Freedom Sonata démarre sur fond de polémique : les institutions partenaires que sont le Théâtre de la Ville – salle d’accueil de la production – et Chaillot – dont la grande salle est présentement en travaux – proposent aux spectateurs de se faire rembourser leur billet. Car le chorégraphe Emanuel Gat a choisi de structurer sa dernière création autour de la musique de Kanye West et a refusé de changer d’avis après les positions plus que douteuses affichées par le rappeur américain.

Le programme de salle martèle : « Nous ne pouvons rester silencieux devant les propos intolérables de Kanye West. Dans le contexte géopolitique complexe dans lequel le monde se trouve actuellement, le racisme, l’antisémitisme, la misogynie affichés par l’auteur de ces propos résonnent de manière particulièrement sinistre. »
Mais il est aussi rappelé qu’« il ne peut être fait aucun amalgame entre le chorégraphe et le compositeur, dont les positions sont diamétralement opposées ». Comme l’indique le titre, la volonté d’Emanuel Gat est bien de véhiculer à travers sa danse son engagement inaliénable en faveur de la liberté, la tolérance, l’écoute, le respect des idées dans toute leur diversité. Le travail opéré par le chorégraphe à partir de The Life of Pablo (un album de Kanye West datant de 2016) pose ainsi plusieurs questions : faut-il séparer l’homme de l’artiste ? Qu’est-ce qui justifie ou non le remaniement radical d’une orientation artistique actée dans d’autres circonstances ? Les paroles prononcées par le rappeur dans cet album en particulier, qui résonnent parfois avec une ironie mordante (« so many Kanye », « and then there are wars »), peuvent-elles être entendues de façons différentes selon les situations ?
Il semblerait que oui, si l'on observe ce que suscite chez le public parisien la découverte de Freedom Sonata. D’un point de vue purement factuel, à l’image de la forme-sonate, le ballet est construit en trois parties, de durées et d’atmosphères différentes.

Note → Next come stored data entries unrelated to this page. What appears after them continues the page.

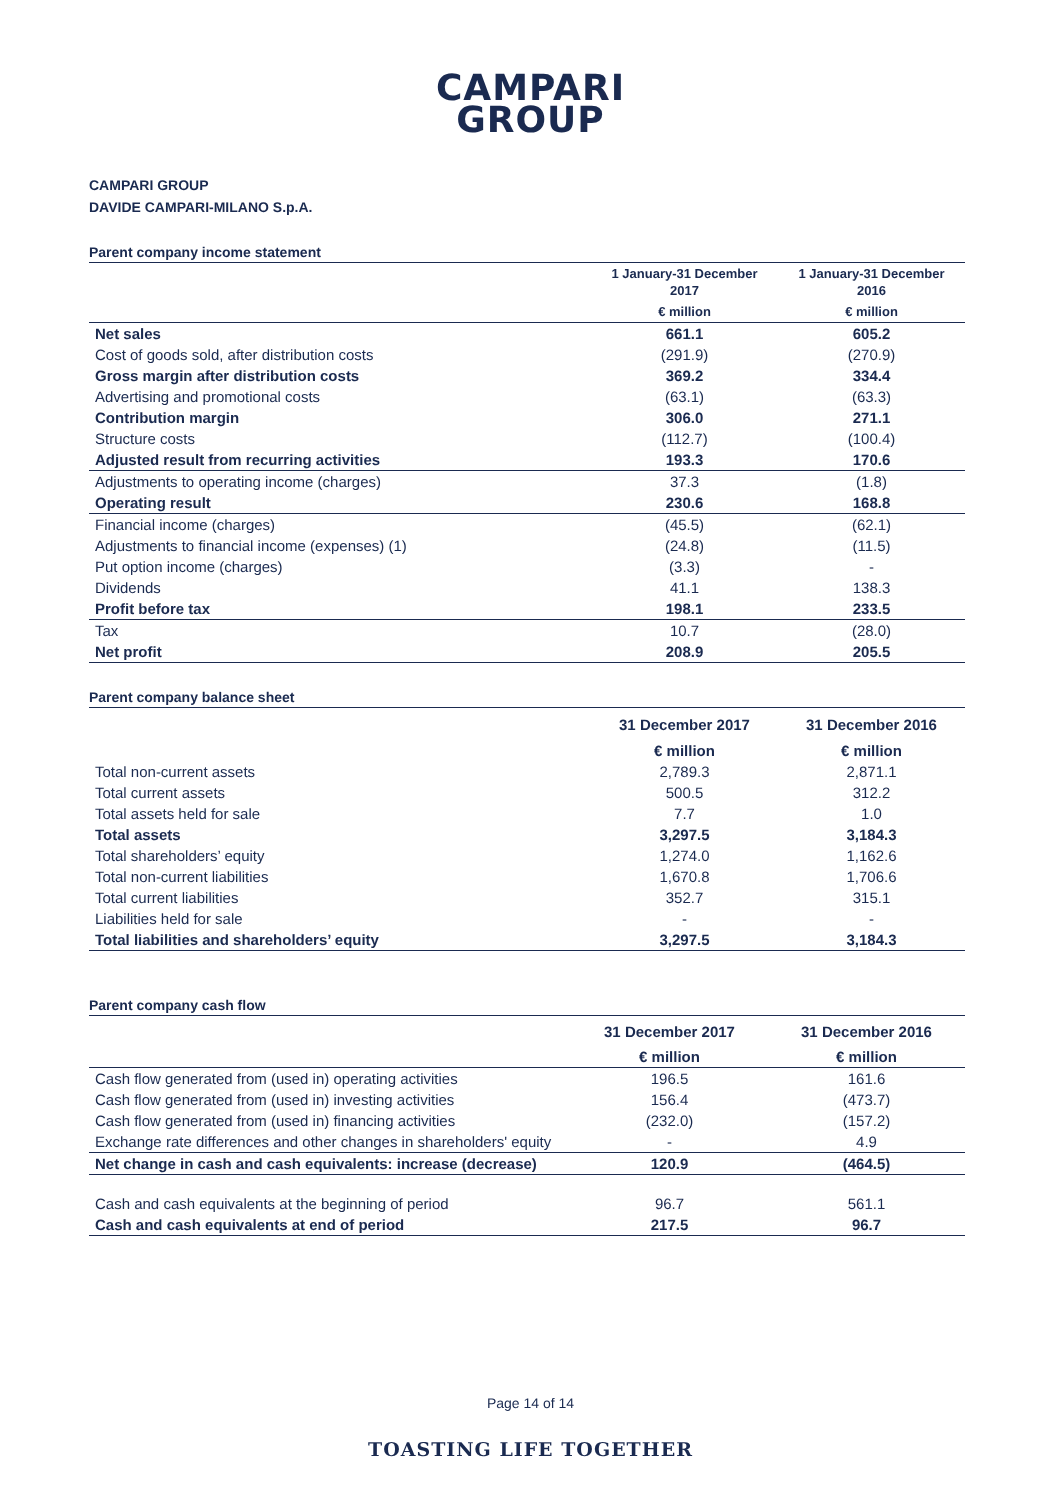CAMPARI
GROUP
CAMPARI GROUP
DAVIDE CAMPARI-MILANO S.p.A.
Parent company income statement
| | 1 January-31 December 2017 | 1 January-31 December 2016 |
| --- | --- | --- |
| | € million | € million |
| Net sales | 661.1 | 605.2 |
| Cost of goods sold, after distribution costs | (291.9) | (270.9) |
| Gross margin after distribution costs | 369.2 | 334.4 |
| Advertising and promotional costs | (63.1) | (63.3) |
| Contribution margin | 306.0 | 271.1 |
| Structure costs | (112.7) | (100.4) |
| Adjusted result from recurring activities | 193.3 | 170.6 |
| Adjustments to operating income (charges) | 37.3 | (1.8) |
| Operating result | 230.6 | 168.8 |
| Financial income (charges) | (45.5) | (62.1) |
| Adjustments to financial income (expenses) (1) | (24.8) | (11.5) |
| Put option income (charges) | (3.3) | - |
| Dividends | 41.1 | 138.3 |
| Profit before tax | 198.1 | 233.5 |
| Tax | 10.7 | (28.0) |
| Net profit | 208.9 | 205.5 |
Parent company balance sheet
| | 31 December 2017 | 31 December 2016 |
| --- | --- | --- |
| | € million | € million |
| Total non-current assets | 2,789.3 | 2,871.1 |
| Total current assets | 500.5 | 312.2 |
| Total assets held for sale | 7.7 | 1.0 |
| Total assets | 3,297.5 | 3,184.3 |
| Total shareholders’ equity | 1,274.0 | 1,162.6 |
| Total non-current liabilities | 1,670.8 | 1,706.6 |
| Total current liabilities | 352.7 | 315.1 |
| Liabilities held for sale | - | - |
| Total liabilities and shareholders’ equity | 3,297.5 | 3,184.3 |
Parent company cash flow
| | 31 December 2017 | 31 December 2016 |
| --- | --- | --- |
| | € million | € million |
| Cash flow generated from (used in) operating activities | 196.5 | 161.6 |
| Cash flow generated from (used in) investing activities | 156.4 | (473.7) |
| Cash flow generated from (used in) financing activities | (232.0) | (157.2) |
| Exchange rate differences and other changes in shareholders' equity | - | 4.9 |
| Net change in cash and cash equivalents: increase (decrease) | 120.9 | (464.5) |
| Cash and cash equivalents at the beginning of period | 96.7 | 561.1 |
| Cash and cash equivalents at end of period | 217.5 | 96.7 |
Page 14 of 14
TOASTING LIFE TOGETHER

Dans la première, onze danseuses et danseurs vêtus de blanc (la compagnie d’Emanuel Gat) évoluent assez librement sur le plateau noir, espace découpé en carrés de lumière et leurs pourtours – ce qui permet de dégager une certaine structuration du mouvement en créant des contrastes visuels constants au gré des nombreux déplacements et regroupements des interprètes.
Le deuxième tableau est le plus court et le plus étonnant : sans transition, c’est le second mouvement de la Sonate pour piano n° 32 de Beethoven qui s’élève à la place de Kanye West, et tout le groupe se met instantanément au diapason du grand calme qui émane de ce sublime « Adagio ». Alors que chaque individu était jusque-là relativement autonome dans son expressivité, ici l’impression d’harmonie se développe en continu : des correspondances successives s’établissent entre les gestes dessinés par plusieurs corps, deux, trois, quatre, cinq même, jusqu’à ce que l’un d’eux rejoigne spontanément un autre unisson, l’ensemble déployant un immense continuum de fluidité.

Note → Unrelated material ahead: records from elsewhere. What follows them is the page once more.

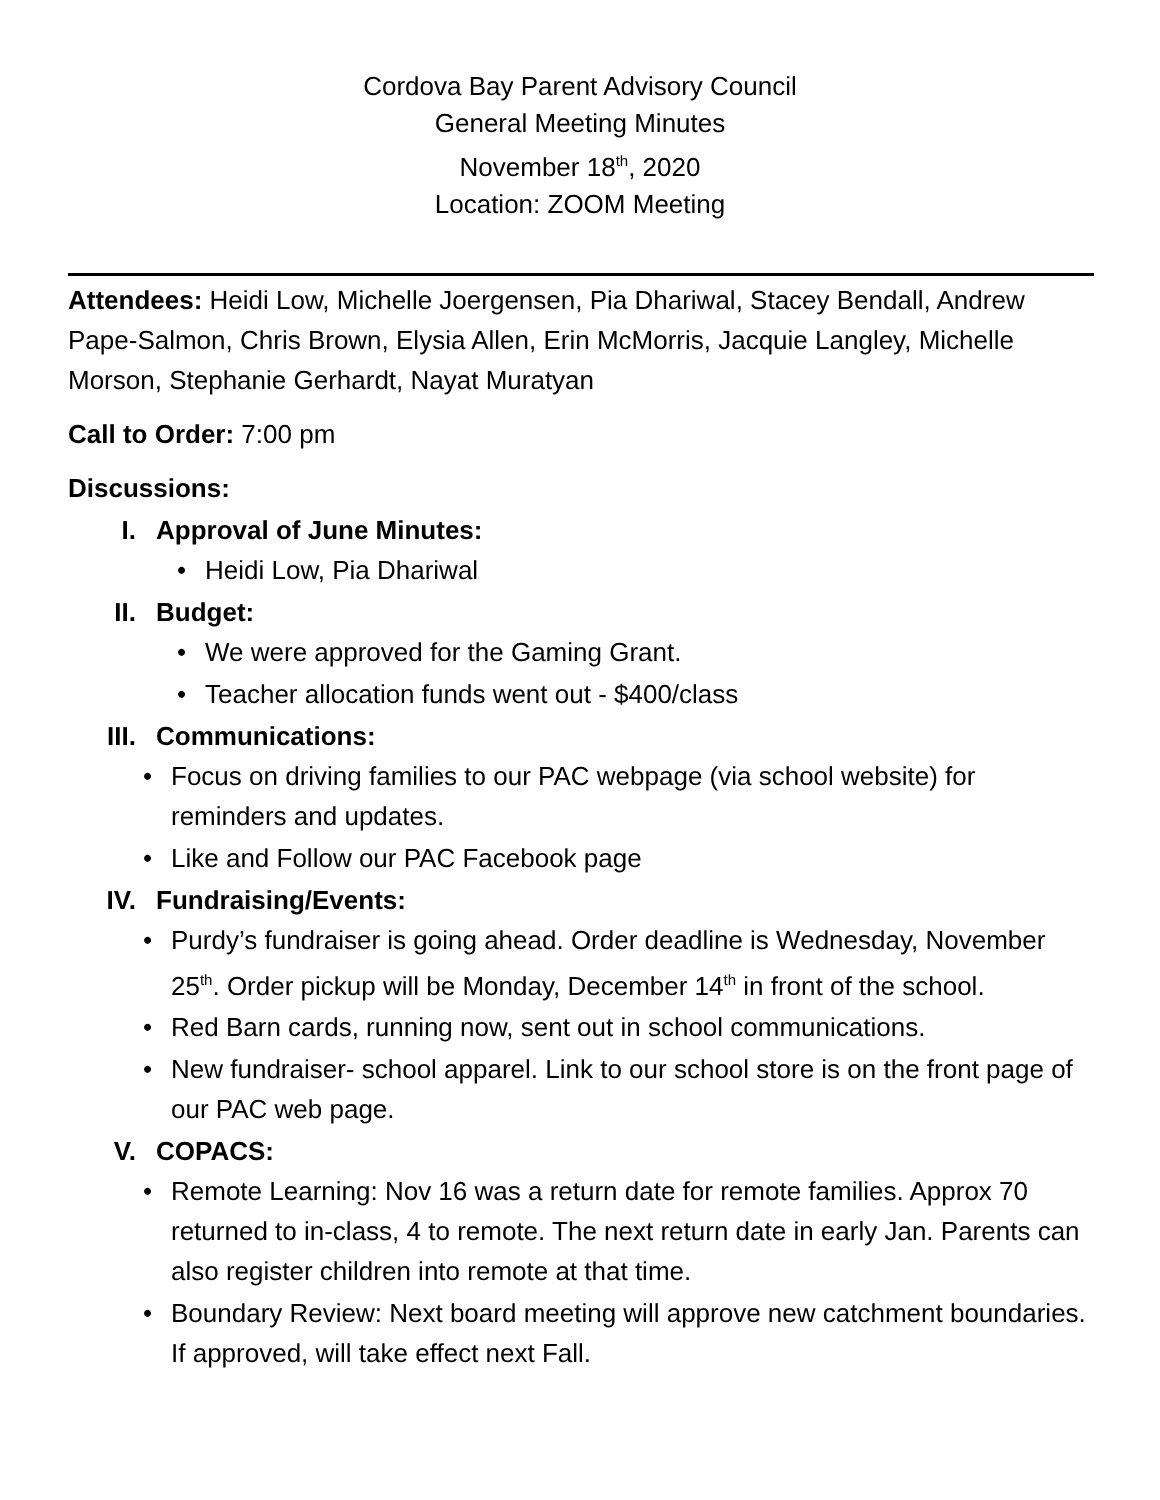Cordova Bay Parent Advisory Council
General Meeting Minutes
November 18<sup>th</sup>, 2020
Location: ZOOM Meeting
Attendees: Heidi Low, Michelle Joergensen, Pia Dhariwal, Stacey Bendall, Andrew Pape-Salmon, Chris Brown, Elysia Allen, Erin McMorris, Jacquie Langley, Michelle Morson, Stephanie Gerhardt, Nayat Muratyan
Call to Order: 7:00 pm
Discussions:
I. Approval of June Minutes:
• Heidi Low, Pia Dhariwal
II. Budget:
• We were approved for the Gaming Grant.
• Teacher allocation funds went out - $400/class
III. Communications:
• Focus on driving families to our PAC webpage (via school website) for reminders and updates.
• Like and Follow our PAC Facebook page
IV. Fundraising/Events:
• Purdy’s fundraiser is going ahead. Order deadline is Wednesday, November 25<sup>th</sup>. Order pickup will be Monday, December 14<sup>th</sup> in front of the school.
• Red Barn cards, running now, sent out in school communications.
• New fundraiser- school apparel. Link to our school store is on the front page of our PAC web page.
V. COPACS:
• Remote Learning: Nov 16 was a return date for remote families. Approx 70 returned to in-class, 4 to remote. The next return date in early Jan. Parents can also register children into remote at that time.
• Boundary Review: Next board meeting will approve new catchment boundaries. If approved, will take effect next Fall.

Après cette improbable parenthèse enchantée, nappée d’une lumière faible et enveloppante, l’agitation, le bruit et la désorganisation reprennent de plus belle sur scène. Les danseurs se chaussent de baskets colorées et se mettent à courir frénétiquement, comme un échauffement avant de s’engager dans une sorte de battle à laquelle le public est invité à participer en applaudissant et criant pour ses performances favorites. Cette troisième partie – correspondant à la réexposition d’une sonate – donne lieu à beaucoup de sections successives dont la variété invite à espérer la suite encore et encore ; on ne sait jamais exactement ce qui va arriver après !
Il y a des duos sensuels, des solos non moins sensuels, des scènes collectives qui mettent au premier plan les notions de collaboration, compétition, confiance et recherche d’alliances ; il y a des contrastes réguliers dans le volume de la bande-son (qui n’est pas un enchaînement de chansons mais un collage avec des mixages divers et des moments de silence), dans les jeux de lumières, dans la mise en avant des individualités ou de communautés choisies ; il y a aussi une évolution scénographique notable, puisque toute la scène se trouve progressivement recouverte par des tapis blancs plutôt que noirs, tandis que les vêtements blancs sont abandonnés à l’inverse au profit de tenues noires.
Ainsi, la proposition dans son ensemble n’apparaît pas continue, cohérente, voire découlant d’une logique identifiable. Ce qui prime, c’est la liberté apparemment sans limites des interprètes, qui ont le contrôle sur leurs gestes, sur la dynamique des rassemblements, sur la concentration ou la dispersion de l’énergie. La question finale émerge, limpide : quelle est la limite entre provocation bienvenue et libération abusive du discours ? Une réflexion indispensable aujourd’hui, sans nul doute.